| List of tasks |
A: Write out the passage about the floating islands and dragons between "Basically, I don’t" and "still potentially dangerous.", inclusive.
B: Rewrite every one of the records with "collector number" changed to "collector no." wherever it occurs, keeping everything else the same.

| Text |
It occurred to me that the fruit of the trees might be what keeps the dragons flying over the surfaces of the islands, as they might use the fruit as a sort of mid journey meal, but I don’t want them eating all the fruit, because it’s an important trade item of the islanders. Because this was already an established route of travel for the dragons, I’m having trouble figuring out why they would naturally switch their latitude of flight after the islands rose into the sky.

There is a tomb of sorts within the earth beneath the surface of the largest island, the existence of which the islanders are unaware of. Within it, an ancient, terrifying creature guards two enchanted weapons of considerable power. I have trouble with the idea of connecting this to the raising of the islands and the dragons’ changed elevation of flight: Though the entrance is accessible, from the surface of the island, I do not want the dragons taking a mid journey nap in this tomb; besides, it is hidden before the start of the story, which begins a few centuries after the islands began to float. Also, the ancient creature that guards it is primarily a beast, unable to cast spells or think intelligibly, aside from anything pertaining to its goal of killing whoever enters the place. I can see how the raising of the islands would be beneficial to the protection of the tomb, as it would be less likely to be discovered. However, the tomb was created by an ancient warrior and a long dead magic user of the island, neither of which would have the power to cast a spell of the caliber required to trick the dragons into flying high (they would’ve had the same limitations as the present day magic users) Besides, as I said, they are both long dead.

Basically, I don’t want the changed course of the dragons to be caused by a spell. There is no one in my world related to this situation that is powerful enough to cast a spell on a dragon and receive anything more than an incredulous scoff (in spirit) for their efforts. Not to mention, the islanders ring bells and hide when dragons fly over, because drawing attention to themselves is still potentially dangerous.

| Given data |
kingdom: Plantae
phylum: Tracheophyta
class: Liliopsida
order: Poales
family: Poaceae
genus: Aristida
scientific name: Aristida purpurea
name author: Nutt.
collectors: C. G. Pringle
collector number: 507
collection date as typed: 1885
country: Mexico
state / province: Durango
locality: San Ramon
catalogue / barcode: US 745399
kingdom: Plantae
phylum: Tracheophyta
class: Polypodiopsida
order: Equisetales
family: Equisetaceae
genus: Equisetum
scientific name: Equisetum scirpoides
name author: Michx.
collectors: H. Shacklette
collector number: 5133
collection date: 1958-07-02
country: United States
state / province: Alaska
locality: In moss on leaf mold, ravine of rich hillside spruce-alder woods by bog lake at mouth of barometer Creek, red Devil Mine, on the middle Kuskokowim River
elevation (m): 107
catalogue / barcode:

| Responses by task |
A:
Basically, I don’t want the changed course of the dragons to be caused by a spell. There is no one in my world related to this situation that is powerful enough to cast a spell on a dragon and receive anything more than an incredulous scoff (in spirit) for their efforts. Not to mention, the islanders ring bells and hide when dragons fly over, because drawing attention to themselves is still potentially dangerous.

B:
kingdom: Plantae
phylum: Tracheophyta
class: Liliopsida
order: Poales
family: Poaceae
genus: Aristida
scientific name: Aristida purpurea
name author: Nutt.
collectors: C. G. Pringle
collector no.: 507
collection date as typed: 1885
country: Mexico
state / province: Durango
locality: San Ramon
catalogue / barcode: US 745399
kingdom: Plantae
phylum: Tracheophyta
class: Polypodiopsida
order: Equisetales
family: Equisetaceae
genus: Equisetum
scientific name: Equisetum scirpoides
name author: Michx.
collectors: H. Shacklette
collector no.: 5133
collection date: 1958-07-02
country: United States
state / province: Alaska
locality: In moss on leaf mold, ravine of rich hillside spruce-alder woods by bog lake at mouth of barometer Creek, red Devil Mine, on the middle Kuskokowim River
elevation (m): 107
catalogue / barcode:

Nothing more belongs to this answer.